→ SHORT TASK
Please restate the part of the text on the MPEG scene description standard that opens with the words "The MPEG #128" and closes with "immersive media codecs.", changing "haptic support" to "tactile feedback support".

→ TEXT SEGMENT
The various description modules of the scene description document in the above glTF2.0 scene description standard only have the most basic ability to describe three-dimensional objects. There are problems that it cannot support dynamic three-dimensional immersive media, audio files and scene updates. glTF also declares an optional extended object attribute (extensions) under each of the object attributes, and allows extensions to be used in any part for better functionality. The scene description module (scene), node description module (node), mesh description module (mesh), accessor description module (accessor), buffer description module (buffer), animation description module (animation), etc., and the internally defined syntax elements all have optional extended object attributes for supporting certain functional extensions on the basis of glTF2.0.


At present, the rendering engines designed by different vendors support different media types. In order to achieve cross-platform description of three-dimensional scenes including different types of media, the Moving Picture Experts Group (MPEG) has initiated the development of the MPEG scene description standard, the standard number is ISO/IEC 23090-14. The standard mainly solves the cross-platform description problem of MPEG media (including codecs developed by the MPEG, MPEG file formats, and MPEG transport mechanisms) in three-dimensional scenes.


The MPEG #128 meeting resolution develops the MPEG-I scene description standard based on glTF2.0 (ISO/IEC 12113). At present, the first version of the MPEG scene description standard has been developed and is in the FDIS voting stage. Based on the first version of the standard, the MPEG scene description standard adds corresponding extensions to address the unfulfilled requirements in the cross-platform description of three-dimensional scenes, including interactivity, AR anchoring, user and avatar representation, haptic support, and extended support for immersive media codecs.

→ SUPPLIED MATERIAL

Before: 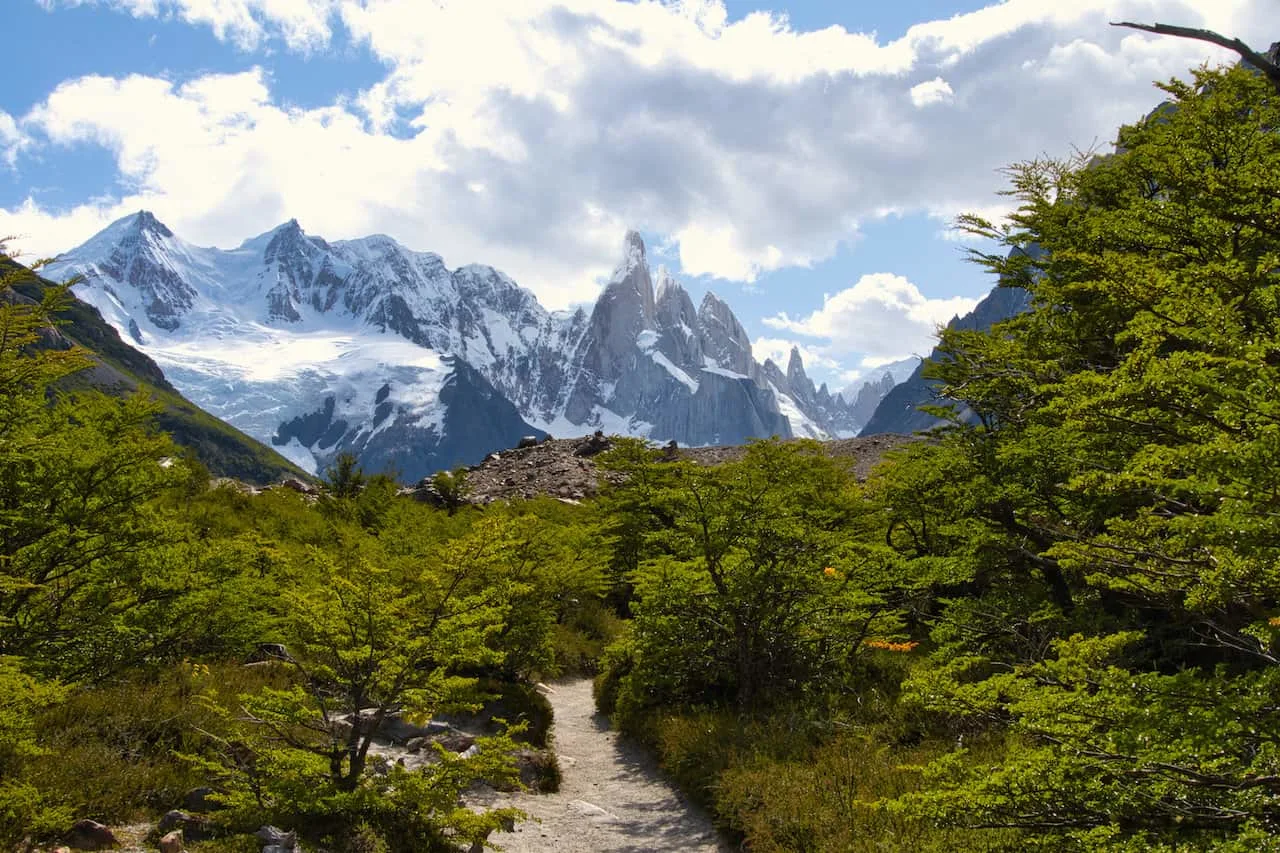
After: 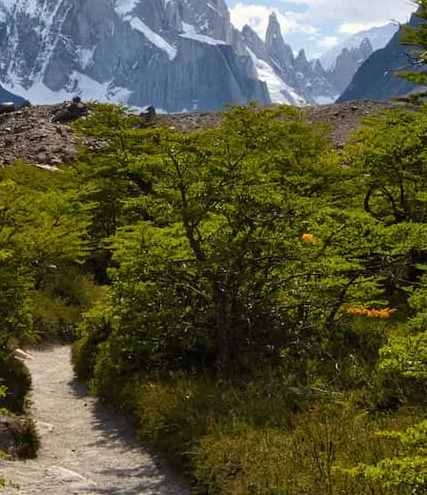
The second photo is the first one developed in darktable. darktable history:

→ REPLY
The MPEG #128 meeting resolution develops the MPEG-I scene description standard based on glTF2.0 (ISO/IEC 12113). At present, the first version of the MPEG scene description standard has been developed and is in the FDIS voting stage. Based on the first version of the standard, the MPEG scene description standard adds corresponding extensions to address the unfulfilled requirements in the cross-platform description of three-dimensional scenes, including interactivity, AR anchoring, user and avatar representation, tactile feedback support, and extended support for immersive media codecs.